Frühere Arbeiten am Max-Planck-Institut für Psycholinguistik haben bereits dokumentiert, dass verschiedene menschliche Sprachen entweder die eine oder die andere der beiden genannten Strategien bevorzugen, um im tagtäglichen Gebrauch über räumliche Beziehungen zu sprechen. Alle europäischen Sprachen bevorzugen Selbst-zentrierte Konstruktionen wie zum Beispiel: „Der Ball ist vor (hinter, rechts, links) vom Baum.“ Andere Sprachen, wie zum Beispiel #Akhoe Hai||om, die Sprache einer Jäger-Sammler-Gemeinschaft der Namibianischen Kalahari, benutzen mit Vorliebe die Himmelsrichtungen, um Raum zu beschreiben: „Der Ball ist westlich vom Baum.“ Die Forschergruppe um Daniel Haun benutzte den in Abbildung 2 beschriebenen Aufbau, um zu testen, ob sich diese verschiedenen Vorlieben auch auf nicht-sprachliche Gedächtnisstrategien auswirken – obwohl, wie ja vorher gezeigt wurde, eine Präferenz für Umgebungs-Strategien schon seit Jahrmillionen Teil unseres evolutionären Erbes darstellt.

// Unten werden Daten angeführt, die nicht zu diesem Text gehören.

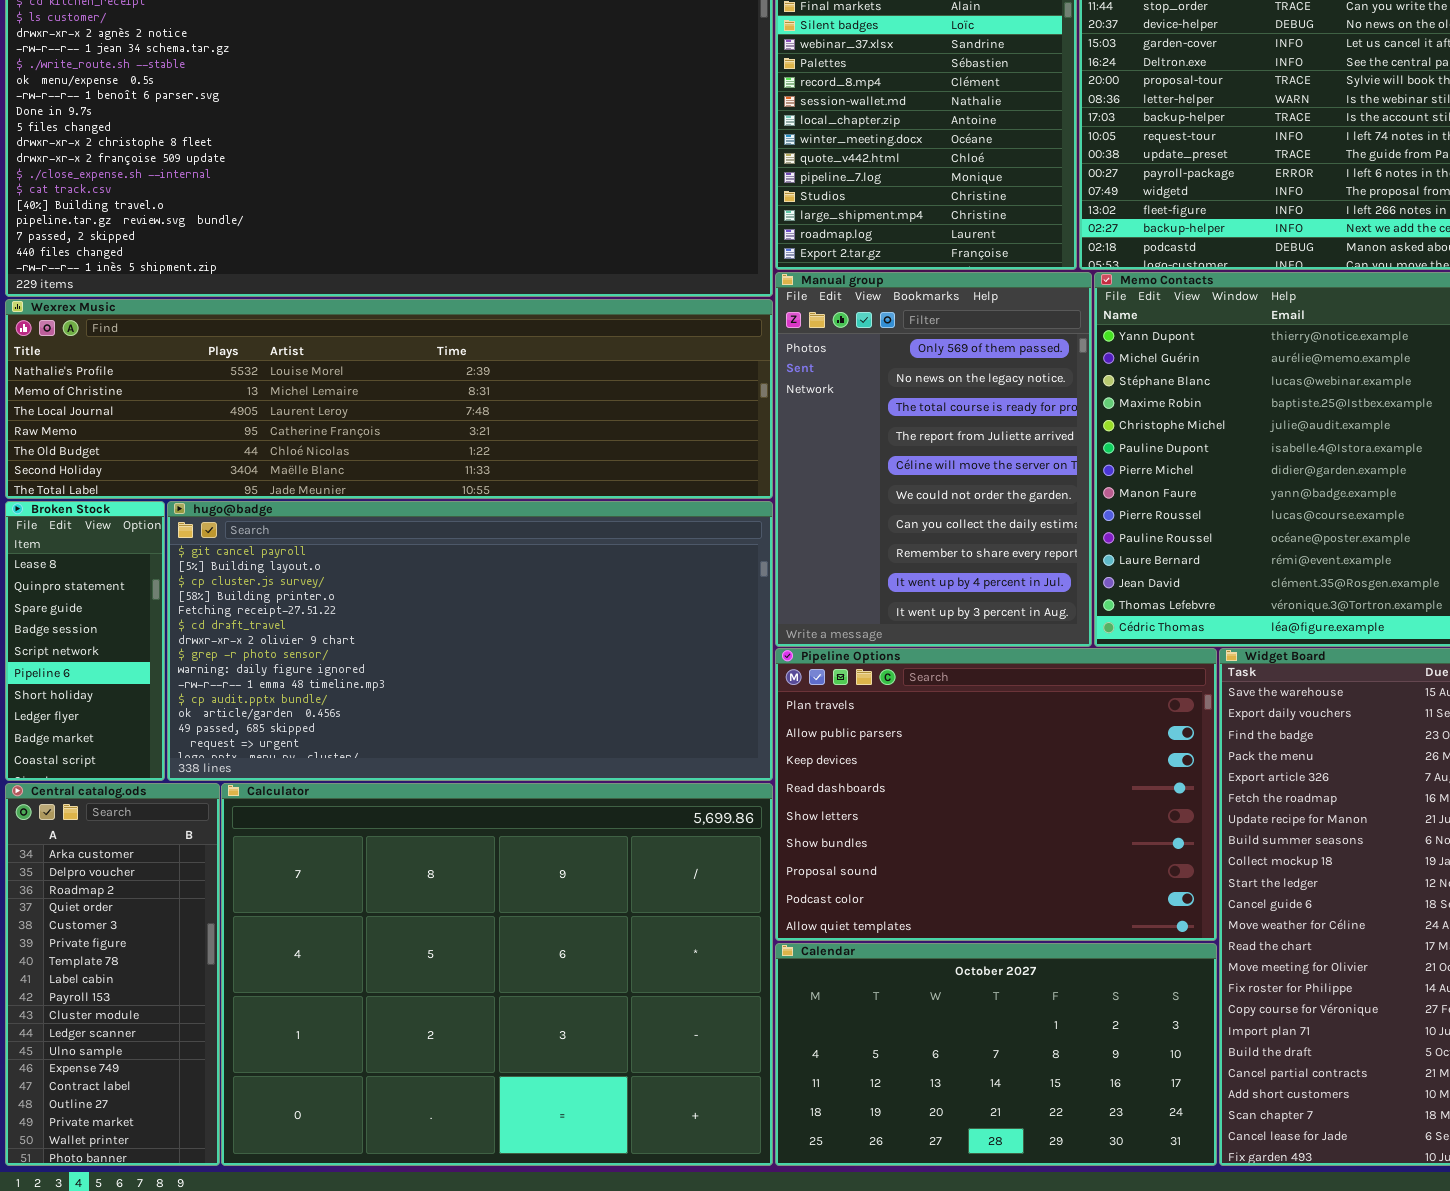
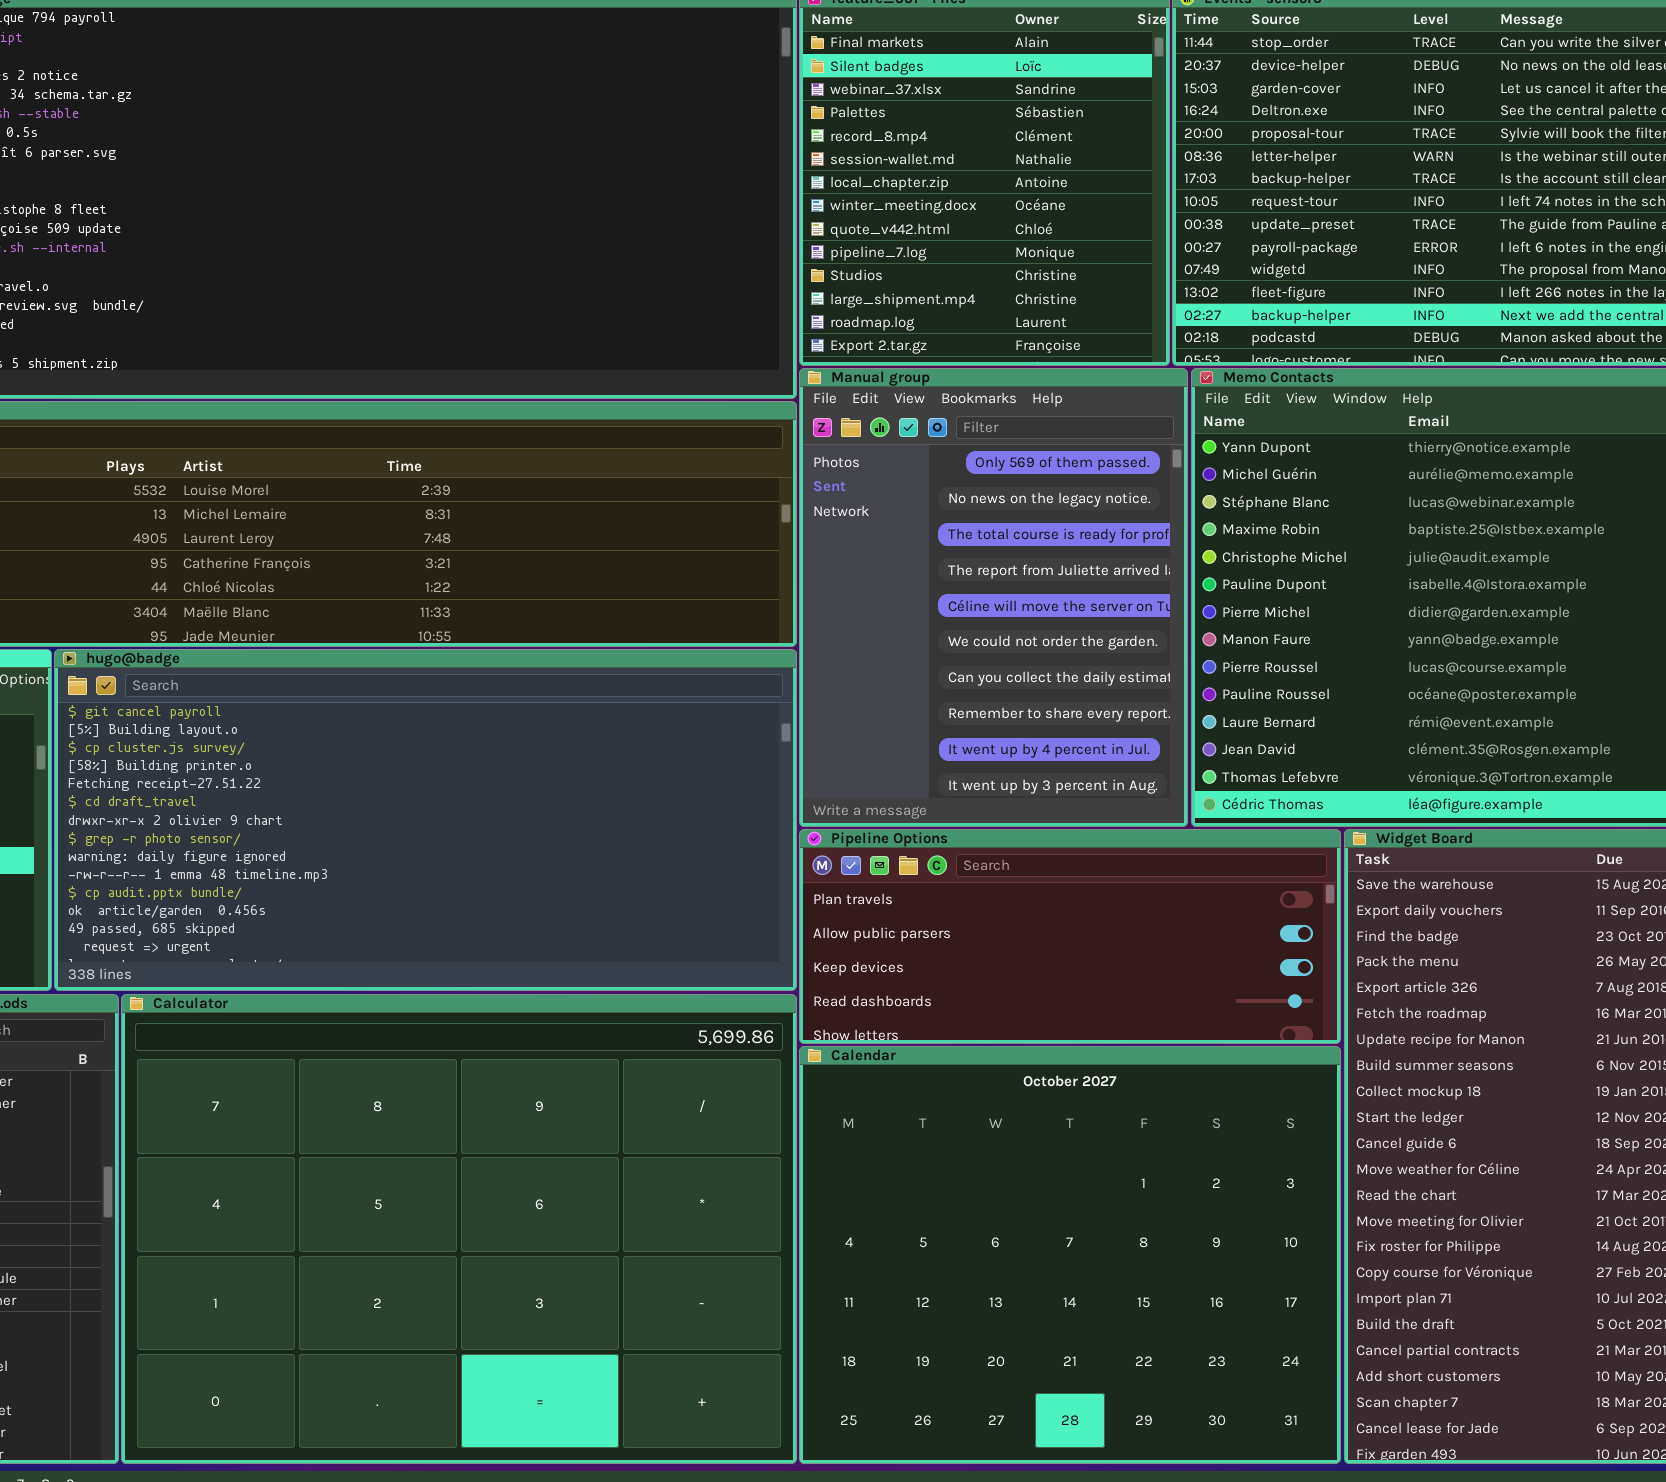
Pipeline Options: [775,648,1217,941] -> [799,829,1341,1044], resized
Calendar: [775,943,1217,1166] -> [799,1046,1341,1464], resized

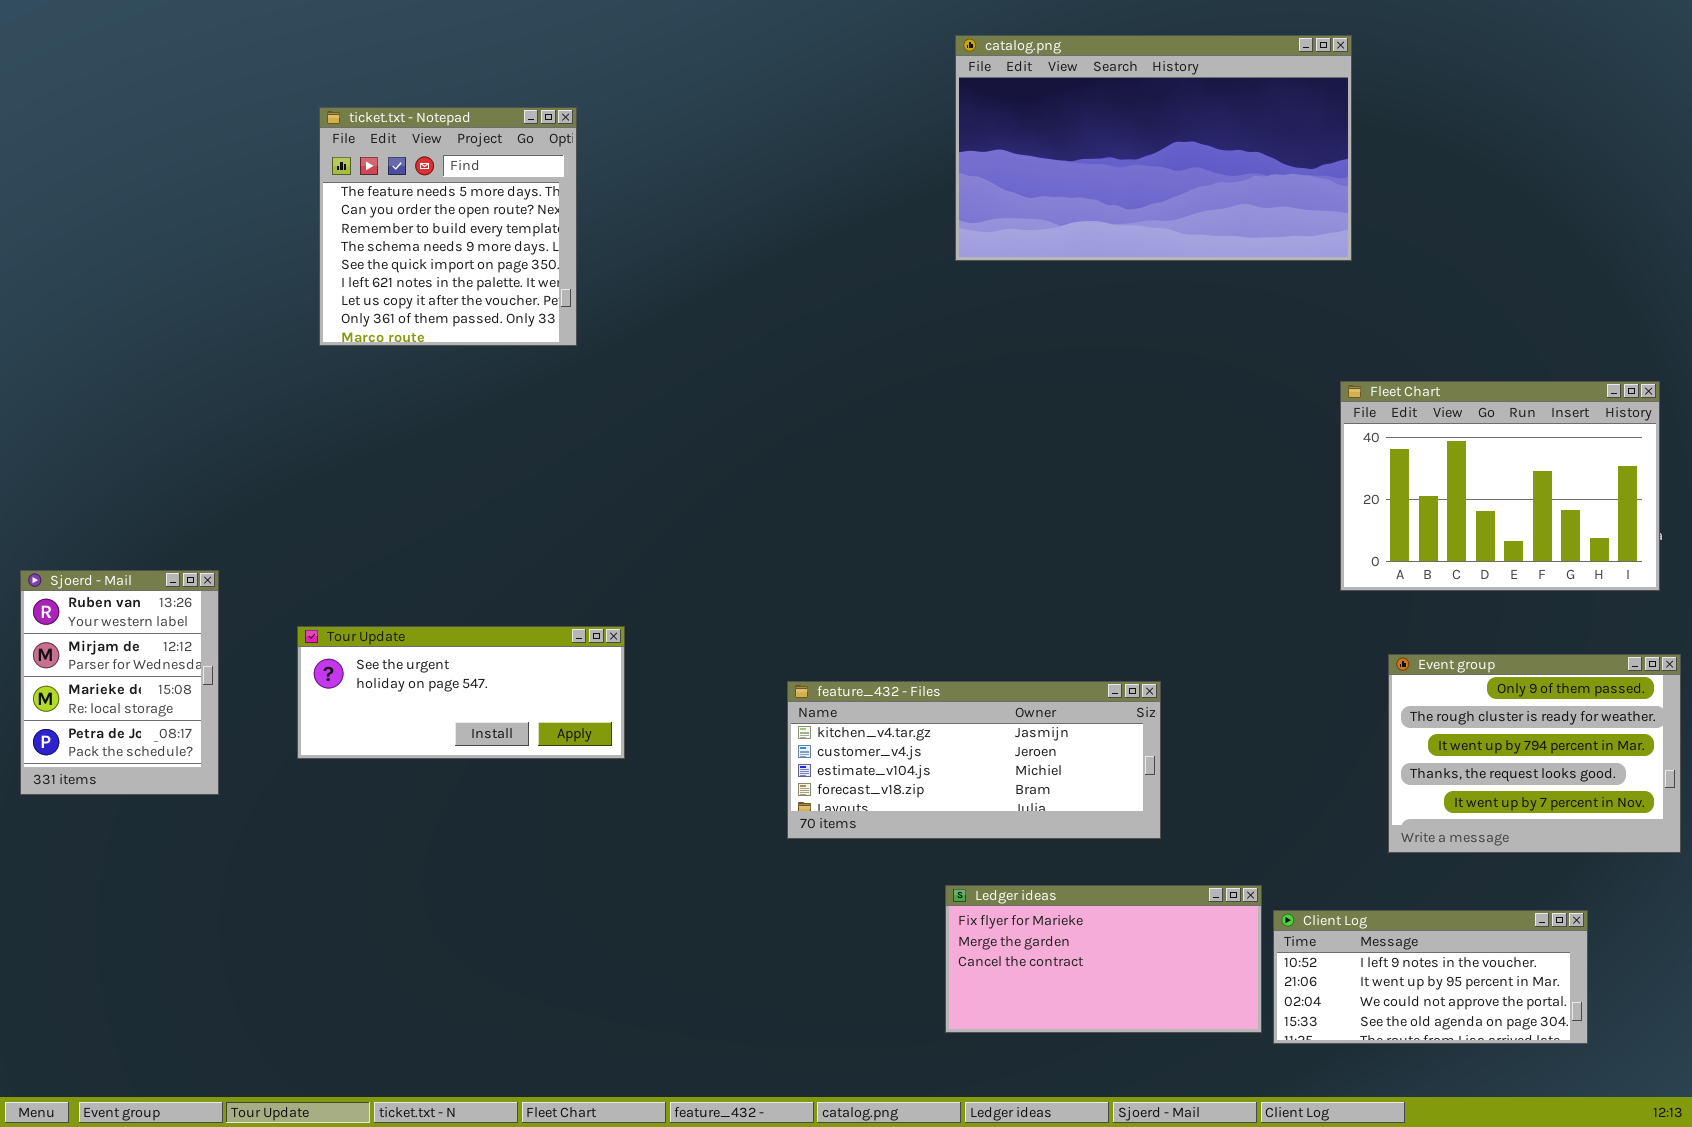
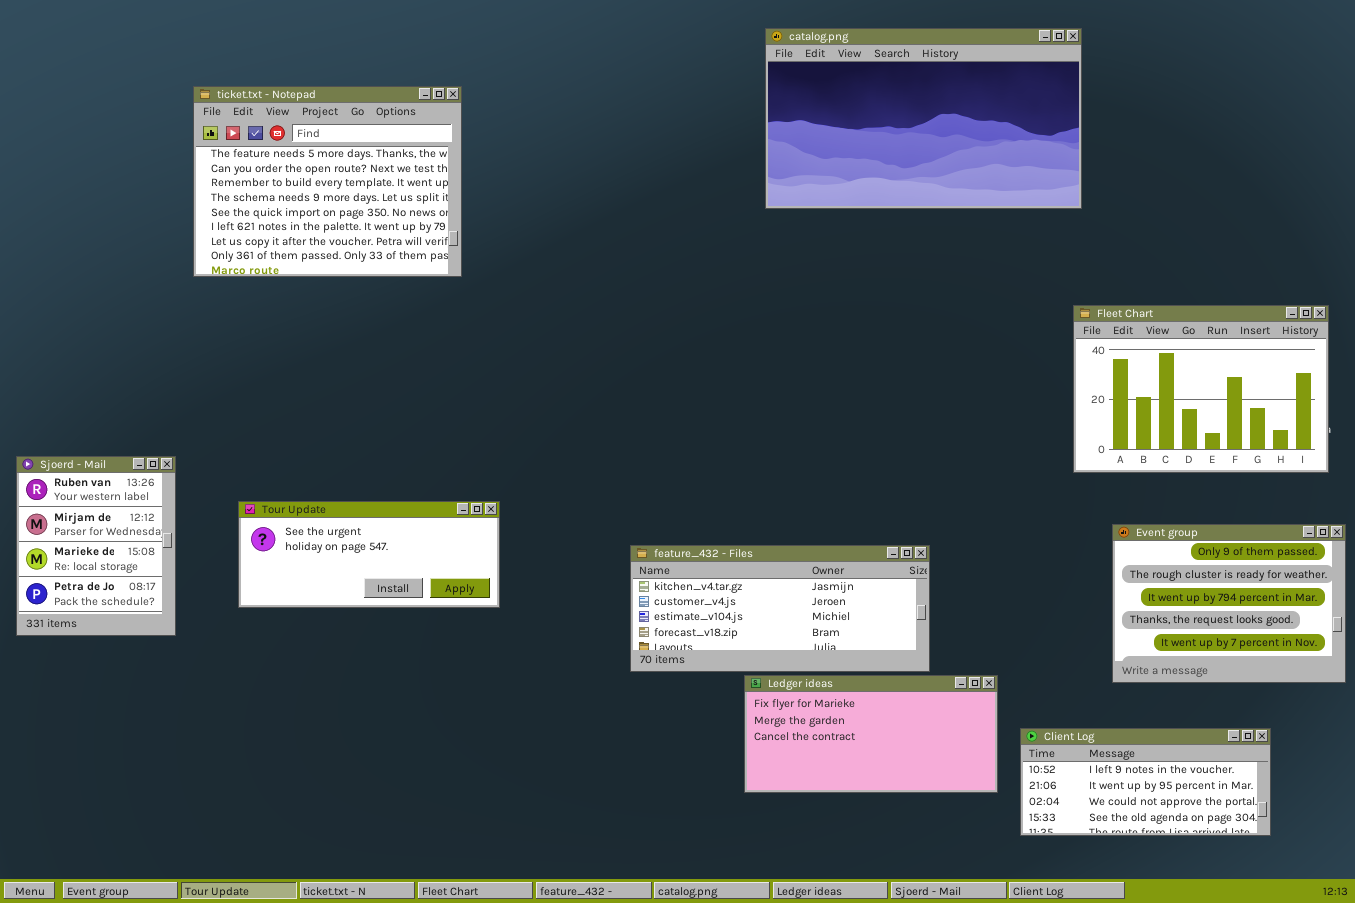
ticket.txt - Notepad: [319,107,577,346] -> [193,86,462,277], resized
Ledger ideas: [945,885,1262,1033] -> [744,675,998,793], moved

Nichtsdestotrotz zeigten die Ergebnisse dieser zweiten Studie, dass selbst diese uralten Vorlieben interkulturell variieren können: Europäer und #Akhoe Hai||om unterschieden sich in ihren kognitiven Präferenzen genauso wie in ihrem Sprachgebrauch.

Daraus schließen die Max-Planck-Forscher, dass die menschliche kognitive Entwicklung einige unserer evolutionär geerbten Strategien überschreibt. In zukünftigen Studien wollen sie nun herausfinden, welche Teile der kognitiven Entwicklung im Menschen für diese Restrukturierung kognitiver Präferenzen verantwortlich sind. Dieser neue methodische Ansatz und die daraus gewonnenen Ergebnisse ebnen nun den Weg zu einer systematischen Erforschung der kognitiven Strukturen unserer evolutionären Vorfahren und darauf basierend zu einem besseren Verständnis der Ursprünge menschlichen Denkens und ihrer Interaktion mit menschlicher kultureller Vielfalt.

Originalveröffentlichungen

Haun, D., Rapold, C., Call, J., Janzen, G., Levinson, S.:
Cognitive cladistics and cultural override in Hominid spatial cognition.
PNAS 103, 17568-17573 (2006).
Haun, D., Call, J., Janzen, G., Levinson, S.:
Evolutionary psychology of spatial representations in the Hominidae.
Current Biology 16, 1736-1740 (2006).